The 2020s and beyond will be the era of spectroscopy of exoplanet atmospheres. In just 3 years, our field has made dramatic advancements, moving from having very limited wavelength coverage and precision data from the Hubble Space Telescope (HST), to having high-precision spectroscopy over a wide wavelength range (~0.4 to 20μm) with the James Webb Space Telescope (JWST). These exquisite observations come with the opportunity to perform detailed reconnaissance of exoplanet atmospheres, explore their chemical and physical properties, and perform population-level studies to test our hypotheses for planet formation and planetary processes. Thanks to these advancements we could very well be the first generation in human history to answer whether we are alone in the universe.

However, any interpretation is only as good as our understanding of the limits of the data and the model assumptions themselves, a point often overlooked. Whether exploring hot gas giants or temperate terrestrial exoplanets, the future of the field depends on our models' ability to interpret atmospheric properties from observed spectra. This new era in exoplanetary sciences invites us to overcome previous artificial boundaries between observers and theorist and merging both disciplines to fully exploit this wealth of data.

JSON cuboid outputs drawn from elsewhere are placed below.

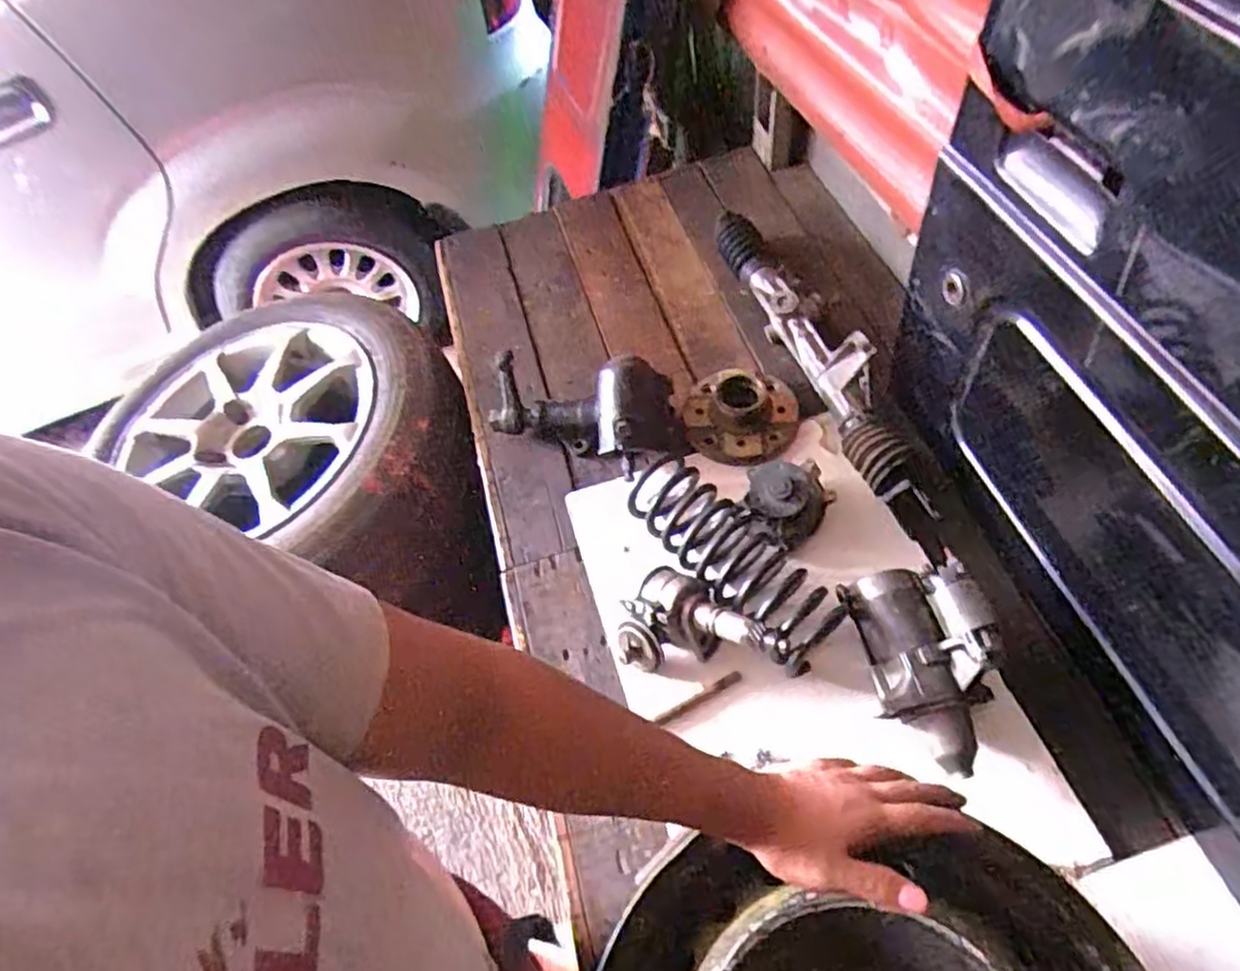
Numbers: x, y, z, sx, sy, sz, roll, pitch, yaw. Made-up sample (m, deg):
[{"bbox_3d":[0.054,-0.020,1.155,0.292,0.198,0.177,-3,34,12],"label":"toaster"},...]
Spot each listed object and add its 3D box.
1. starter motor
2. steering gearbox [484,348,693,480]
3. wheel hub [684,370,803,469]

In this talk, I will present my efforts to deliver a holistic view of exoplanet atmospheres, answering not only what exoplanet atmospheres are made of, but also which data drive our inferences, how reliable these inferences are, and their place within the larger astronomical context. I will present several early ground-breaking results from observations with JWST. From these observations we detect and constrain several chemical species that were previously elusive, including methane (CH4), ammonia (NH3), sulfur dioxide (SO2), carbon monoxide (CO), and carbon dioxide (CO2), alongside several precise water (H2O) measurements. I will discuss the challenges we are currently facing, and the advancements required for inferring the complete chemical inventory of our diverse exoplanet sample. Our findings underscore the transformative power of JWST and pave the way for future, in-depth atmospheric investigations of a larger exoplanet population.